■ **Text block**:
+ + + + + + +

Payment by promissory note may be made only by Directors who are employees.

         11.      Exercise of Option.

                  (a) Procedure for Exercise; Rights as a Shareholder. Any
Option granted hereunder shall be exercisable according to the terms of the Plan
and at such times and under such conditions as determined by the Administrator.

         An Option may not be exercised for a fraction of a Share.

         An Option shall be deemed exercised when the Company receives: (i)
written notice of exercise (in accordance with the Option Agreement) from the
person entitled to exercise the Option, and (ii) full payment for the Shares
with respect to which the Option is exercised. Full payment consists of any
consideration and method of payment authorized by the Administrator and
permitted by the Option Agreement and the Plan. Shares issued upon exercise of
an Option shall be issued in the name of the Optionee or, if requested by the
Optionee, in the name of the Optionee and his or her spouse. Until the stock
certificate evidencing such Shares is issued (as evidenced by the appropriate
entry on the books of the Company or of a duly authorized transfer agent of the
Company), no right to vote or receive dividends or any other rights as a
shareholder shall exist with respect to the Optioned Stock, notwithstanding the
exercise of the Option. The Company shall issue (or cause to be issued) such
stock certificate promptly after the Option is exercised. No adjustment will be
made for a dividend or other right for which the record date is prior to the
date the stock certificate is issued, except as provided in Section 13 of the
Plan.

         Exercising an Option in any manner shall decrease the number of Shares
thereafter available, both for purposes of the Plan and for sale under the
Option, by the number of Shares as to which the Option is exercised.

                                      -9-
<PAGE>

                  (b) Termination of Directorship. In the event an Optionee's
Continuous Status as a Director terminates (other than upon the Optionee's death
or Disability), the Optionee may exercise his or her Option, but only within
such period of time as is determined by the Administrator, and only to the
extent that the Optionee was entitled to exercise it at the date of termination
(but in no event later than the expiration of the term of such Option as set
forth in the Notice of Grant). In the case of an Incentive Stock Option, the
Administrator shall determine such period of time (in no event to exceed ninety
(90) days from the date of termination) when the Option is granted. If, at the
date of termination, the Optionee is not entitled to exercise his or her entire
Option, the Shares covered by the unexercisable portion of the Option shall
revert to the Plan. To the extent, after termination, that the Optionee does not
exercise the exercisable portion of his or her Option within the time specified
in the Notice of Grant, the Option shall terminate, and the Shares covered by
such exercisable portion of such Option shall revert to the Plan. Within the
limits set forth herein, the Administrator may agree in writing to a longer
period for post-termination exercise than set forth in the Notice of Grant,
unless prohibited by Applicable Laws.

+ + + + + + +

■ **Given data**:
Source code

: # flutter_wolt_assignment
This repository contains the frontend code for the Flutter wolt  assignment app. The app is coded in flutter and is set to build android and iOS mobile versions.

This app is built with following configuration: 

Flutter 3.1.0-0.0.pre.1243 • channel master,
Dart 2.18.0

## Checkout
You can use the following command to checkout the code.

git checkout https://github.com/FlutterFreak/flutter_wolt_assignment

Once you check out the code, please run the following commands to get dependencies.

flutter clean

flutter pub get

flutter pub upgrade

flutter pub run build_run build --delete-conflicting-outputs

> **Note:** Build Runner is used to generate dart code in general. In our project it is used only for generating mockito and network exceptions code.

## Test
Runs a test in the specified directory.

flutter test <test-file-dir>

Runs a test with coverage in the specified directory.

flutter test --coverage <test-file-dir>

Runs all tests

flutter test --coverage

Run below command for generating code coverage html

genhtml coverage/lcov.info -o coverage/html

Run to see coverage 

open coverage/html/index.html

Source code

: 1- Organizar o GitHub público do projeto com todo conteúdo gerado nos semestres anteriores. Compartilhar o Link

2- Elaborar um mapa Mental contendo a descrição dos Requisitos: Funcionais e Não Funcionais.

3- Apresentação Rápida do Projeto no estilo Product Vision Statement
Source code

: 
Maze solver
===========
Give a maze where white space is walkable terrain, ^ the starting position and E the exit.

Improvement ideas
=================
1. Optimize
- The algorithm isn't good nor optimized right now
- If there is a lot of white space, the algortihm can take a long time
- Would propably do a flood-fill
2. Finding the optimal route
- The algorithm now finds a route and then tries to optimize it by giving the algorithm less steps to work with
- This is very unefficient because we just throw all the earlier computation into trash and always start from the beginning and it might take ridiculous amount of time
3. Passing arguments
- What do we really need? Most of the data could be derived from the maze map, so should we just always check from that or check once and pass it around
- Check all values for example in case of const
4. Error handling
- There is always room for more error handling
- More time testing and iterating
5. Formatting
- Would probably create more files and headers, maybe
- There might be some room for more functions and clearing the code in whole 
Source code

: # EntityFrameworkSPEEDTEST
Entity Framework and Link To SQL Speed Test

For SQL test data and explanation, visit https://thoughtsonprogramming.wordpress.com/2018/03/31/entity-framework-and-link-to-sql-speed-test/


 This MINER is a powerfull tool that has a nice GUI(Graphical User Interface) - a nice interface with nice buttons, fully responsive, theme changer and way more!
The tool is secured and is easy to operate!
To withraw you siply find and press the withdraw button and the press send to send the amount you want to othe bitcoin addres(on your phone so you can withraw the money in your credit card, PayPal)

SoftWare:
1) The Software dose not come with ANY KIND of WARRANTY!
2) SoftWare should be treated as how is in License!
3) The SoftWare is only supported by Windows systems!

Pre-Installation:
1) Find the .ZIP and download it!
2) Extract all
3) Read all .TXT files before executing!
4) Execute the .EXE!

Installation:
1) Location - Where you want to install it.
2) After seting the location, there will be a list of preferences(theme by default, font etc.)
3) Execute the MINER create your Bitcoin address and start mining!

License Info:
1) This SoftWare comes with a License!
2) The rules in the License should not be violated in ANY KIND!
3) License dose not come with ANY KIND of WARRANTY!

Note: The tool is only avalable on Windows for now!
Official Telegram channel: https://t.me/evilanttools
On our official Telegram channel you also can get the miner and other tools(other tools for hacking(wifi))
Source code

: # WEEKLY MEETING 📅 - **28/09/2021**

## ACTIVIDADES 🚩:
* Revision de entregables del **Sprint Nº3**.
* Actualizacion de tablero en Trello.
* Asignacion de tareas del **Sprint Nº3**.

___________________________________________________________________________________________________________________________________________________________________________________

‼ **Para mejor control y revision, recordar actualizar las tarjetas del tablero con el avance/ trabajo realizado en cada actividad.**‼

+ + + + + + +

■ **Task A**: Decide whether each statement agrees with the stock option plan excerpt, answering yes or no and quoting the deciding words: (i) An Option may be exercised for a fraction of a Share. (ii) The Company must issue the stock certificate promptly after the Option is exercised. (iii) For an Incentive Stock Option, the post-termination exercise period may exceed ninety days from the date of termination.
■ **Task B**: According to the stock option plan excerpt, in whose name may Shares issued upon exercise of an Option be issued?
■ **Task C**: Continue the stock option plan excerpt from the point where it stops.

■ **Task result A**:
(i) No: "An Option may not be exercised for a fraction of a Share."
(ii) Yes: "The Company shall issue (or cause to be issued) such stock certificate promptly after the Option is exercised."
(iii) No: "in no event to exceed ninety (90) days from the date of termination"

■ **Task result B**: They are issued in the name of the Optionee or, if the Optionee requests, in the name of the Optionee and his or her spouse.

■ **Task result C**:
                  (c) Disability of Optionee. In the event an Optionee's
Continuous Status as a Director terminates as a result of the Optionee's
Disability, the Optionee may exercise his or her Option, but only within twelve
(12) months from the date of such termination, and only to the extent that the
Optionee was entitled to exercise it at the date of such termination (but in no
event later than the expiration of the term of such Option as set forth in the
Notice of Grant). If, at the date of termination, the Optionee is not entitled
to exercise his or her entire Option, the Shares covered by the unexercisable
portion of the Option shall revert to the Plan. To the extent, after
termination, that the Optionee does not exercise the exercisable portion of his
or her Option within the time specified herein, the Option shall terminate, and
the Shares covered by such exercisable portion of such Option shall revert to
the Plan. Within the limits set forth herein, the Administrator may agree in
writing to a longer period for post-disability exercise than set forth in the
Notice of Grant, unless prohibited by Applicable Laws.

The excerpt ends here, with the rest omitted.